High-Performance Configuration

network:
  connect_timeout: 8
  read_timeout: 6
  pool_connections: 50
  pool_maxsize: 50

processing:
  max_workers: 16  # Adjust based on CPU cores
  skip_existing: true
  content_timeout: 20

Memory-Constrained Configuration

processing:
  max_workers: 4
  download_videos: false
  download_audio: false
  download_documents: false

logging:
  log_to_file: false  # Reduce memory usage

Configuration Examples

News Aggregation Setup

# Optimized for news aggregation
processing:
  max_workers: 12
  download_images: true
  download_videos: false

sources:
  priority:
    - "bbc"
    - "cnn"
    - "reuters"

bundles:
  daily_news:
    - "bbc"
    - "cnn"
    - "aljazeera"
    count: 50

Research Configuration

# Optimized for research/archival
processing:
  download_images: true
  download_videos: true
  download_documents: true
  skip_existing: false

logging:
  default_level: "DEBUG"
  log_to_file: true

output:
  create_date_folders: true
  sanitize_filenames: true

Configuration Management

Loading Custom Configuration

# Specify configuration file
export CAPCAT_CONFIG_FILE="config/production.yml"
./capcat bundle tech --count 10

# Multiple configuration files (merged in order)
export CAPCAT_CONFIG_FILES="config/base.yml,config/production.yml"
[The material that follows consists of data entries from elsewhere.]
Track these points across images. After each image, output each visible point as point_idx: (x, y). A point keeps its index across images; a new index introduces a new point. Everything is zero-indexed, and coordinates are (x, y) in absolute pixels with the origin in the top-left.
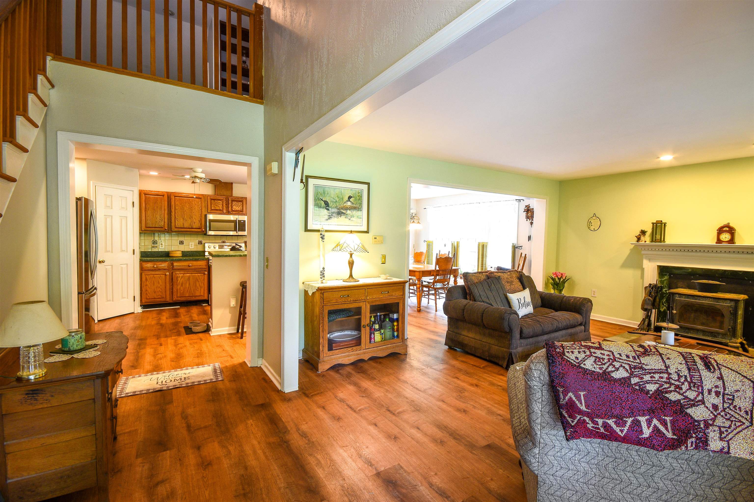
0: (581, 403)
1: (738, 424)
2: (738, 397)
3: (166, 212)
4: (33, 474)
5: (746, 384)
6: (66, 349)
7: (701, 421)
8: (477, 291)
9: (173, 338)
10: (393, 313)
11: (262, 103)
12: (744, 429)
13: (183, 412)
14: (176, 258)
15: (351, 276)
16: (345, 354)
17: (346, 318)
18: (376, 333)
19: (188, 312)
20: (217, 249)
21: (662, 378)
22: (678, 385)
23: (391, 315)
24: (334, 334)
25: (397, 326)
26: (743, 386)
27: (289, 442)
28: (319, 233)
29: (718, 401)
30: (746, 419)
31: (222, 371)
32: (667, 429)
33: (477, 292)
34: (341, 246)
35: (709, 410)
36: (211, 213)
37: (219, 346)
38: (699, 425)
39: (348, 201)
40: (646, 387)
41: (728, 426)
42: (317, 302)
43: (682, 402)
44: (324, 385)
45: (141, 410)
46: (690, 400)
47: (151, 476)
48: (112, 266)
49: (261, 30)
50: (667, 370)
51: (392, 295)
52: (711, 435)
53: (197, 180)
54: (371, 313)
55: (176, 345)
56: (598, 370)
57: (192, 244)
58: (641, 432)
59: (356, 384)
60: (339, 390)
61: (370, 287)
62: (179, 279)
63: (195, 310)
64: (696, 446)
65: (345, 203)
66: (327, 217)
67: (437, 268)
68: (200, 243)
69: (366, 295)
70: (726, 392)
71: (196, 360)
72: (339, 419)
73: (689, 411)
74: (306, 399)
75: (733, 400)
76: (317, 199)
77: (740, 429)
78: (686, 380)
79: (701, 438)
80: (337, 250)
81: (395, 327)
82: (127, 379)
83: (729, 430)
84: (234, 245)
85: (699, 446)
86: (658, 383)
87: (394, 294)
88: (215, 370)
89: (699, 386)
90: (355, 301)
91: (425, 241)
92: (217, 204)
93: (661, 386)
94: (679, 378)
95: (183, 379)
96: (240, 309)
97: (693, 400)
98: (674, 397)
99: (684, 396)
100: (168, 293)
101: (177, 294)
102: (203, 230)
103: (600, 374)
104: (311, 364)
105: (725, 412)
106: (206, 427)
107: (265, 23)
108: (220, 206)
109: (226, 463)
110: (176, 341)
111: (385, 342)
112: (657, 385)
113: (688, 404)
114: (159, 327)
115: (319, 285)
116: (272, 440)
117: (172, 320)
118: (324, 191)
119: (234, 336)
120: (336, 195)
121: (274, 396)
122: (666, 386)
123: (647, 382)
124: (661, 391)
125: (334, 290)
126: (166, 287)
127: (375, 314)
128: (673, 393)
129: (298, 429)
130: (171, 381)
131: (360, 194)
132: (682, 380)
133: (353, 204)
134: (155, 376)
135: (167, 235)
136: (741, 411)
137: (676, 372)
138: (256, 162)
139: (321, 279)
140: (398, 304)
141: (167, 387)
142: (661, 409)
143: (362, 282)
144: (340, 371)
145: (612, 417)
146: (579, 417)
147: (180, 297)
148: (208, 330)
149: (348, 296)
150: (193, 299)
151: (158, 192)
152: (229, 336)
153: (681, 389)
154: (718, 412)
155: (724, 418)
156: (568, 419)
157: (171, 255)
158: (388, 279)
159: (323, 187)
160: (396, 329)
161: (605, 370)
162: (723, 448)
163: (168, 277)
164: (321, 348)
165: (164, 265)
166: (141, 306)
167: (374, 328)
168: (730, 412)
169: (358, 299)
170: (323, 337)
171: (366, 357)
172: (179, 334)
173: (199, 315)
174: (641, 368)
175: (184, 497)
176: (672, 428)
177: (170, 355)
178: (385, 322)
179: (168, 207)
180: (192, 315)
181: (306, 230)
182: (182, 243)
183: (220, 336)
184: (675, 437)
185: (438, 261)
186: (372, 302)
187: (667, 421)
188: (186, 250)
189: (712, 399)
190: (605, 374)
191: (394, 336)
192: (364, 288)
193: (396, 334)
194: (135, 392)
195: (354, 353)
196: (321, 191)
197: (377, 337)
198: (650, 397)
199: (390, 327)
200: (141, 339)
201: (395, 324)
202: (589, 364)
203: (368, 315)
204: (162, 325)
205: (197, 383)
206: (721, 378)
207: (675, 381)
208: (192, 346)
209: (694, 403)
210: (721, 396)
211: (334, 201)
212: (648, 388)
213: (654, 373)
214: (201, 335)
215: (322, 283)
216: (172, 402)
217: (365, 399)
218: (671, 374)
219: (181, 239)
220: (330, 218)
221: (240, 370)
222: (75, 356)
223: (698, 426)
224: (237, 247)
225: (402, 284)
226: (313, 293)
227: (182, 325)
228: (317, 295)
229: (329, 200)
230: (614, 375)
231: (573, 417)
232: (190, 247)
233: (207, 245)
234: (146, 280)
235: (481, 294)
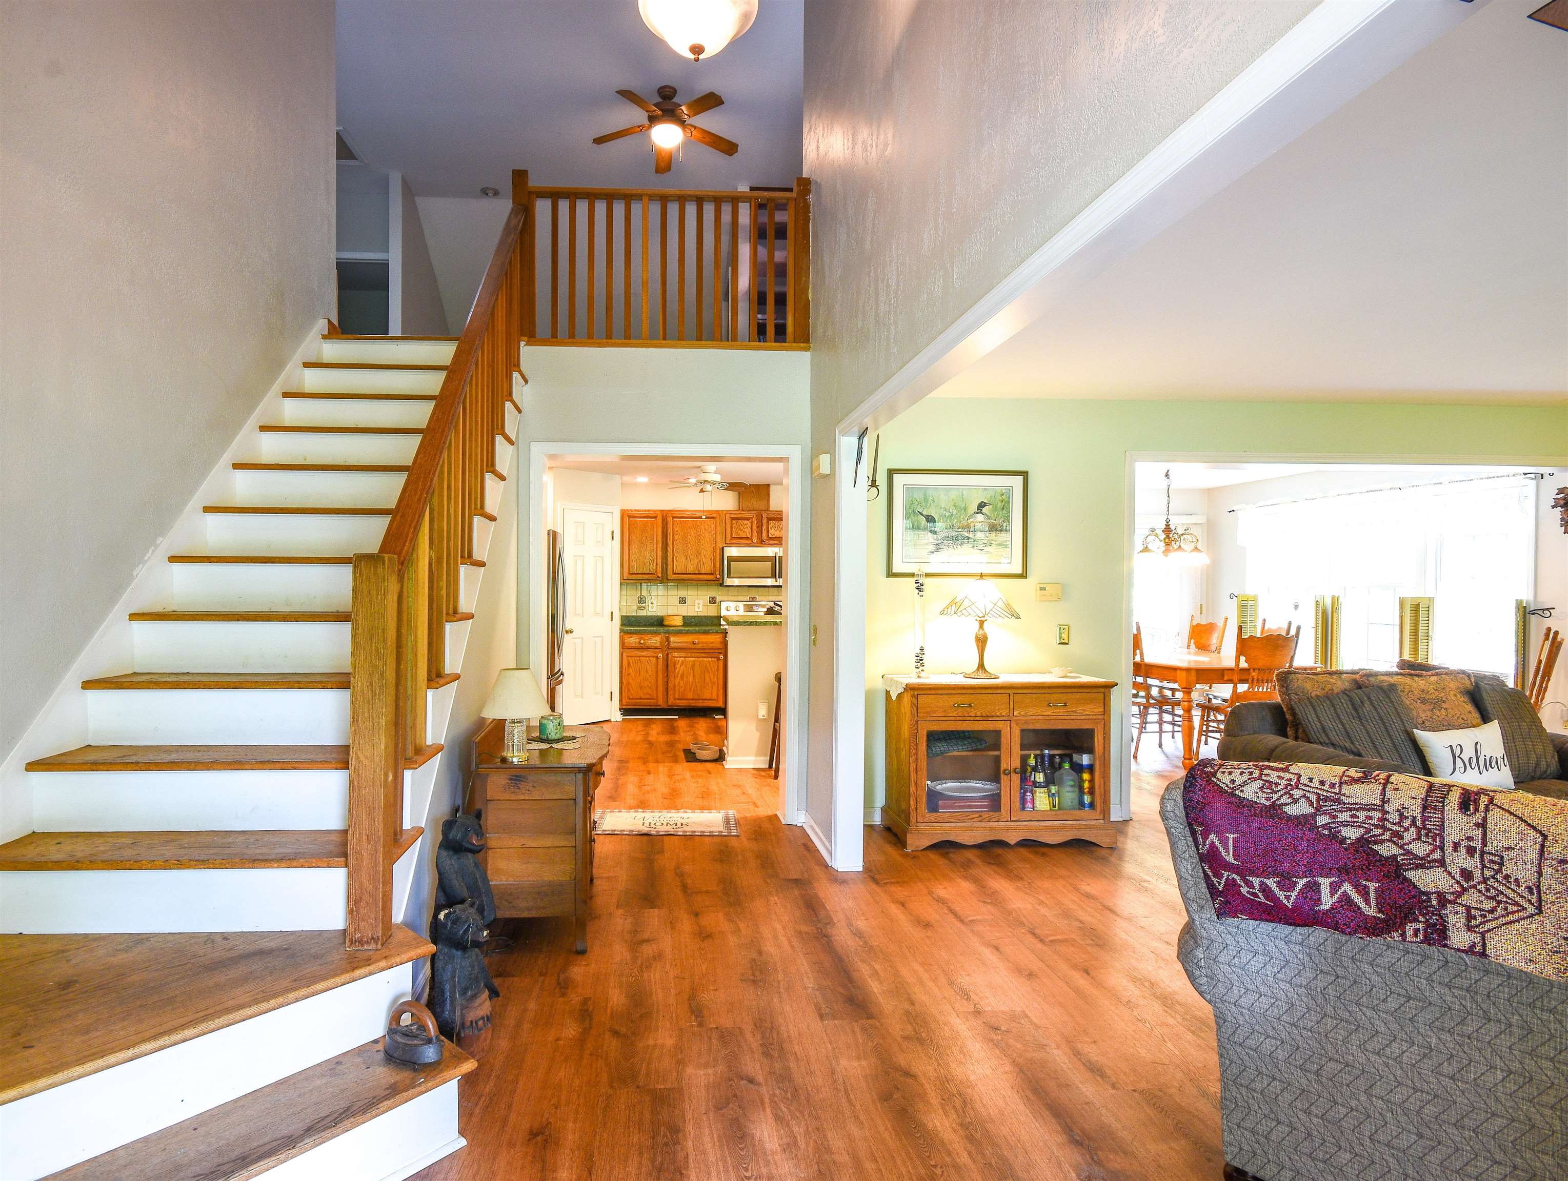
0: (1227, 851)
1: (1511, 908)
2: (1511, 859)
3: (660, 545)
4: (511, 881)
5: (1529, 838)
6: (544, 737)
7: (1433, 893)
8: (1314, 716)
9: (666, 764)
10: (1082, 750)
11: (807, 349)
12: (1524, 919)
13: (677, 868)
14: (675, 628)
15: (981, 666)
16: (964, 824)
17: (971, 753)
18: (1038, 790)
19: (692, 726)
20: (741, 612)
21: (1371, 818)
22: (1398, 832)
23: (1076, 757)
24: (946, 783)
25: (1089, 781)
26: (1522, 840)
27: (831, 937)
28: (913, 580)
29: (1473, 864)
30: (1530, 901)
31: (737, 823)
32: (1367, 901)
33: (1316, 720)
34: (958, 604)
35: (1453, 878)
36: (730, 545)
37: (737, 786)
38: (1429, 900)
39: (977, 513)
40: (1340, 831)
41: (1488, 908)
42: (905, 713)
43: (1399, 859)
44: (913, 872)
45: (621, 854)
46: (1416, 857)
47: (635, 932)
48: (582, 638)
49: (807, 221)
50: (1382, 806)
51: (1075, 712)
52: (1452, 919)
53: (708, 487)
54: (1023, 747)
55: (671, 775)
56: (1263, 801)
57: (699, 604)
58: (1319, 901)
59: (976, 880)
60: (941, 884)
61: (1021, 691)
62: (678, 666)
63: (702, 725)
64: (1425, 937)
65: (971, 517)
66: (932, 548)
67: (1243, 664)
68: (713, 600)
69: (1011, 706)
70: (1487, 849)
71: (700, 802)
72: (927, 925)
73: (1410, 875)
74: (874, 886)
75: (1501, 864)
76: (911, 512)
77: (1516, 916)
78: (1414, 823)
79: (1435, 925)
80: (949, 613)
81: (1086, 785)
82: (603, 813)
83: (1490, 917)
84: (772, 604)
85: (1433, 939)
86: (1363, 827)
87: (1079, 709)
88: (727, 821)
89: (1436, 835)
90: (986, 718)
91: (1232, 596)
92: (742, 528)
93: (1368, 831)
94: (1401, 821)
95: (679, 825)
96: (774, 725)
97: (1422, 859)
98: (1386, 850)
99: (1404, 850)
100: (661, 689)
101: (674, 694)
102: (718, 576)
103: (1266, 808)
104: (896, 835)
105: (1487, 885)
106: (707, 892)
107: (813, 208)
108: (746, 530)
109: (732, 940)
110: (670, 770)
111: (1059, 812)
112: (1362, 830)
113: (1410, 864)
114: (647, 746)
115: (913, 680)
116: (804, 928)
117: (664, 738)
118: (925, 495)
119: (763, 774)
120: (953, 503)
121: (818, 870)
122: (1377, 832)
123: (1345, 824)
124: (1366, 840)
125: (940, 692)
126: (657, 680)
127: (1038, 752)
128: (1386, 844)
129: (850, 925)
130: (662, 824)
131: (1004, 497)
132: (1406, 823)
133: (989, 518)
134: (640, 815)
135: (661, 587)
136: (1519, 886)
137: (1398, 810)
138: (796, 454)
139: (918, 670)
140: (1090, 733)
141: (657, 831)
142: (1362, 869)
143: (1005, 678)
144: (951, 855)
145: (1275, 875)
146: (1226, 874)
147: (679, 699)
148: (720, 758)
149: (970, 706)
150: (700, 704)
151: (648, 511)
152: (755, 772)
153: (1402, 838)
154: (1471, 883)
155: (1484, 895)
156: (1213, 879)
157: (666, 623)
158: (1071, 677)
159: (924, 489)
160: (1089, 788)
161: (1275, 801)
162: (1473, 945)
163: (660, 661)
164: (912, 803)
165: (655, 641)
166: (620, 709)
167: (1032, 779)
168: (1496, 885)
169: (993, 714)
170: (916, 783)
171: (1012, 839)
172: (675, 760)
173: (708, 733)
174: (1338, 801)
175: (675, 963)
176: (1377, 901)
177: (664, 790)
178: (1062, 771)
179: (663, 538)
180: (697, 732)
181: (890, 574)
182: (683, 601)
183: (740, 770)
184: (1380, 915)
185: (1244, 645)
186: (1026, 722)
187: (1369, 890)
188: (691, 613)
189: (1460, 861)
190: (1274, 807)
191: (1081, 804)
192: (1007, 691)
193: (1087, 799)
194: (615, 831)
195: (983, 824)
196: (919, 496)
197: (1042, 800)
198: (1346, 849)
199: (1072, 783)
200: (621, 761)
201: (1086, 776)
202: (1250, 792)
203: (1017, 752)
204: (650, 743)
205: (699, 834)
206: (1483, 825)
207: (1394, 824)
208: (695, 780)
209: (1422, 863)
210: (1477, 856)
211: (947, 514)
212: (1343, 833)
213: (1357, 810)
214: (709, 765)
215: (919, 677)
216: (663, 852)
217: (989, 906)
218: (1388, 812)
219: (682, 593)
220: (938, 548)
221: (767, 826)
222: (554, 745)
223: (1428, 902)
224: (777, 608)
225: (1102, 690)
226: (900, 696)
227: (681, 747)
228: (907, 699)
229: (936, 513)
230: (1286, 809)
231: (1218, 876)
232: (697, 610)
233: (724, 605)
234: (629, 664)
235: (1328, 724)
Configuration Validation Script

#!/usr/bin/env python3
"""Configuration validation script."""

import yaml
from pathlib import Path
from core.config import load_config, validate_config

def validate_config_file(config_path):
    """Validate a configuration file."""
    try:
        config = load_config(config_path)
        errors = validate_config(config)

        if errors:
            print(f"Configuration errors in {config_path}:")
            for error in errors:
                print(f"  - {error}")
        else:
            print(f"Configuration valid: {config_path}")

    except Exception as e:
        print(f"Failed to load {config_path}: {e}")

if __name__ == "__main__":
    for config_file in ["capcat.yml", "capcat.json"]:
        if Path(config_file).exists():
            validate_config_file(config_file)
This configuration guide covers all aspects of Capcat configuration management. For source-specific configuration details, see the Source Development Guide.